Just as she did with her two versions of Hang With Me, Robyn pulls off the rare trick of making both an acoustic and an electronic-mixed version of Indestructible sound like the original. The acoustic version is as close as Robyn gets to a power ballad; the part three version is power pop. On the whole, Body Talk Pt. 3--brief at five tracks--is the most cohesive third of the trilogy.
On yesterday's issue, every song is pure dance-pop--no balladry, no hardcore. In Indestructible, she opens the EP singing, "I'm going back through time at the speed of light." The sound is very retro--a sonic theme that continues through every song on the EP. When she revs up her Time Machine engine (the second song on the album), we're solidly in the 1980s. And if you weren't sure from what decade Robyn was pulling, she gives you a handy Back to the Future reference ("All I need is a time machine/All I want is a delorean"), which is the song's extended metaphor. Call Your Girlfriend, the third song, opens with a fairly contemporary sound, but we're in full ABBA mode by the chorus. You'll love it, even if you didn't know how much you missed Electric Light Orchestra. Get Myself Together and Stars 4-Ever would have been perfect in the mid-90s, and they're pretty perfect now (although probably the weakest two songs on this mini-album, in my opinion).
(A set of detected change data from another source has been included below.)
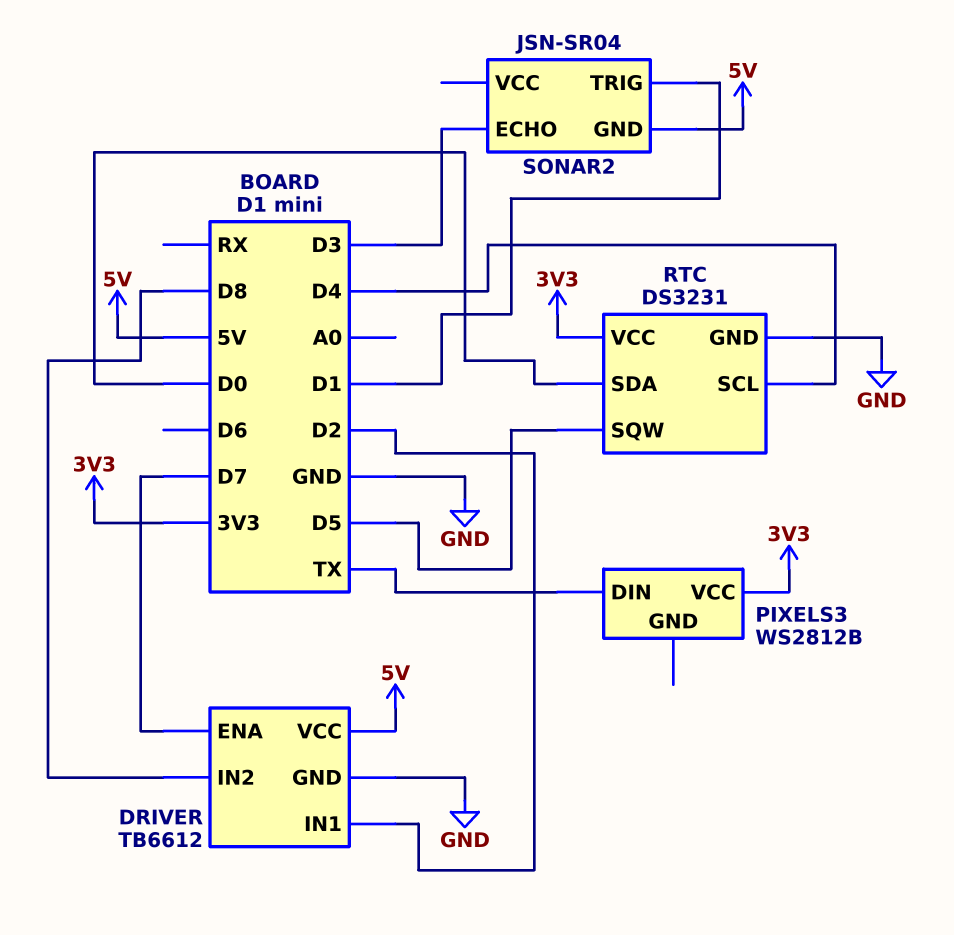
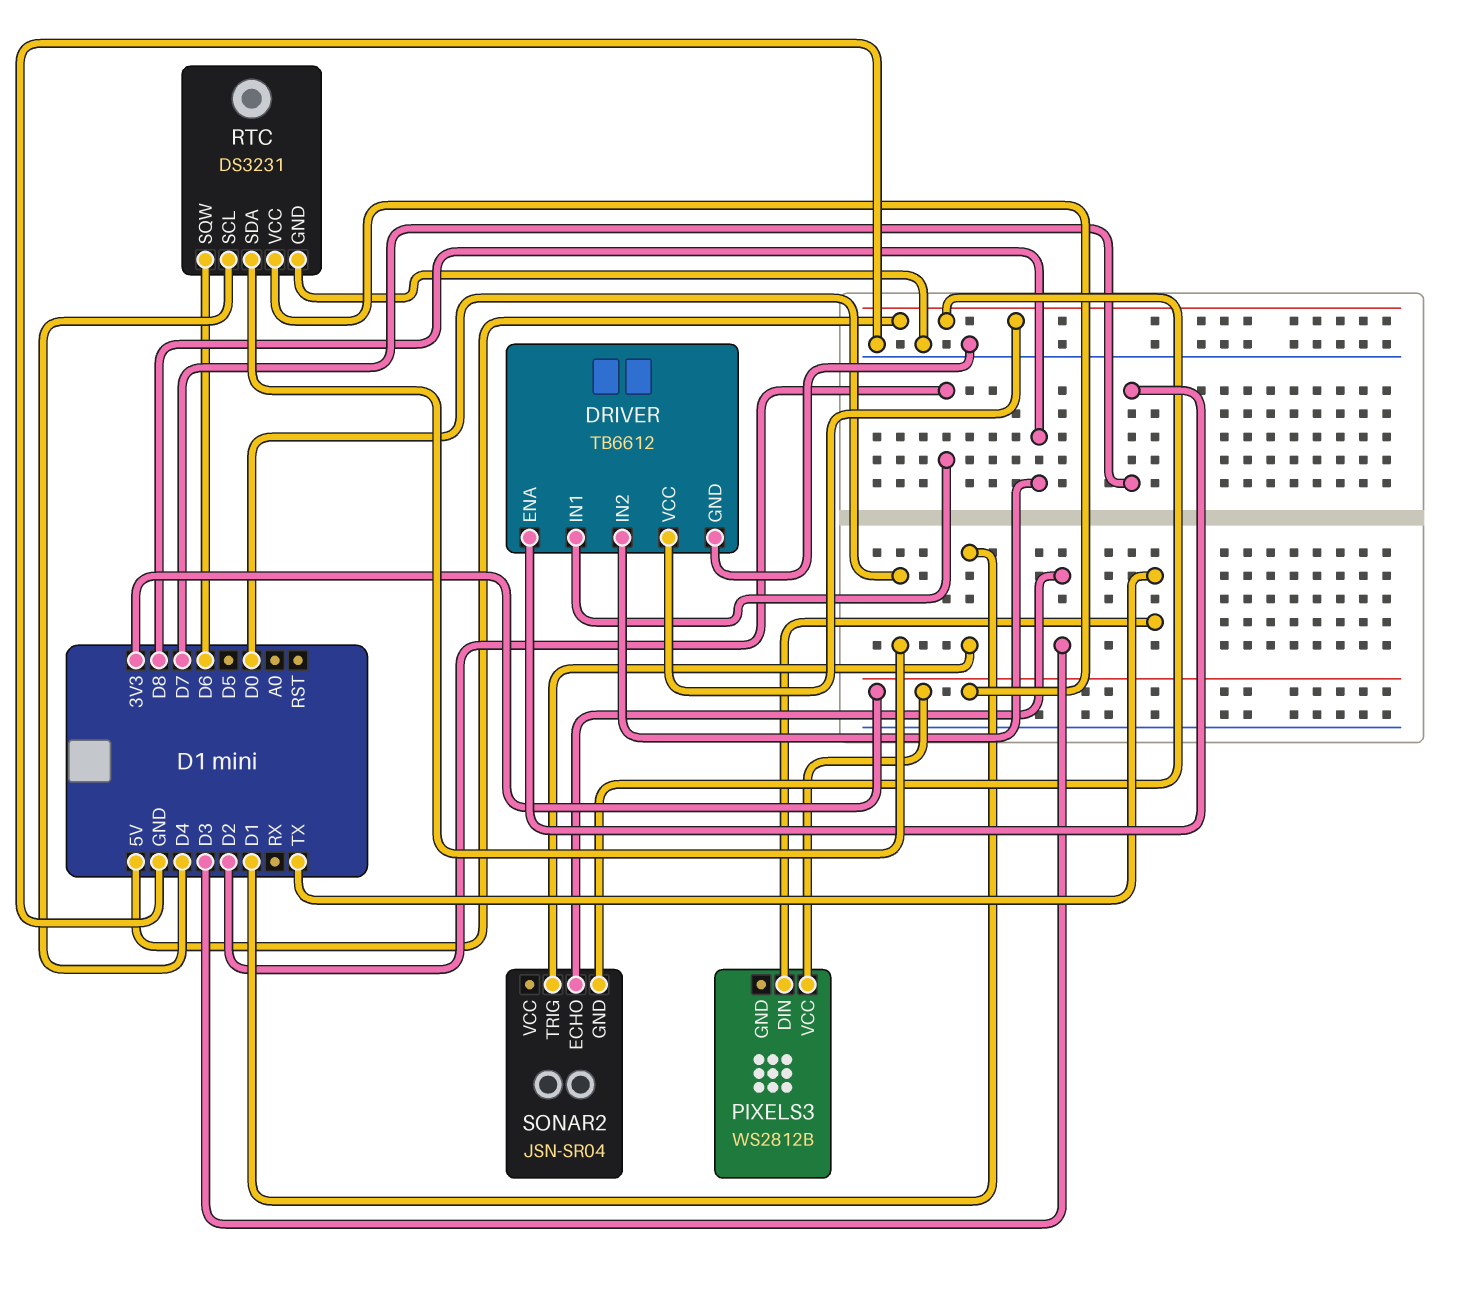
RTC pin SQW: D5 -> D6

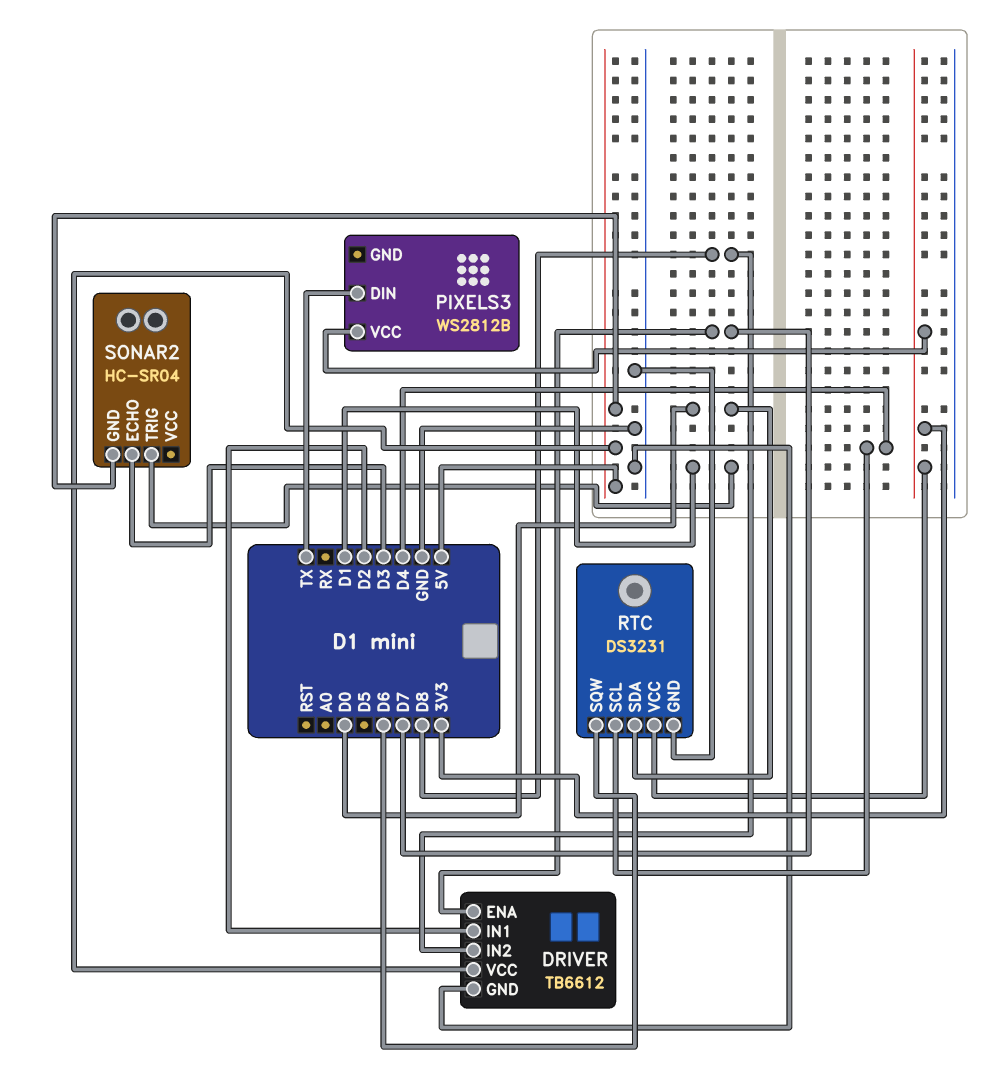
SONAR2: JSN-SR04 -> HC-SR04

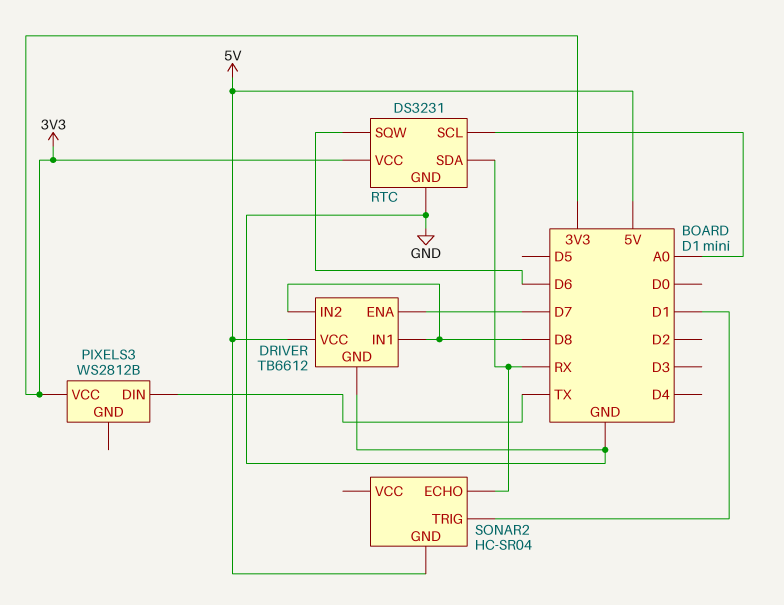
DRIVER pin IN1: D2 -> D8
RTC pin SCL: D4 -> A0
RTC pin SDA: D0 -> RX
SONAR2 pin ECHO: D3 -> RX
Considered as a whole, Body Talk--parts one, two, and three put together--make for an astonishingly polished, diverse, and failure-free album. Normally an album with 24 original songs has some serious misfires, but at its worst, the weakest songs in the bunch (In My Eyes, Love Kills) are better than serviceable. It's incredible that Robyn isn't better known in the U.S., but at least she's appreciated by critics and the people who know her music.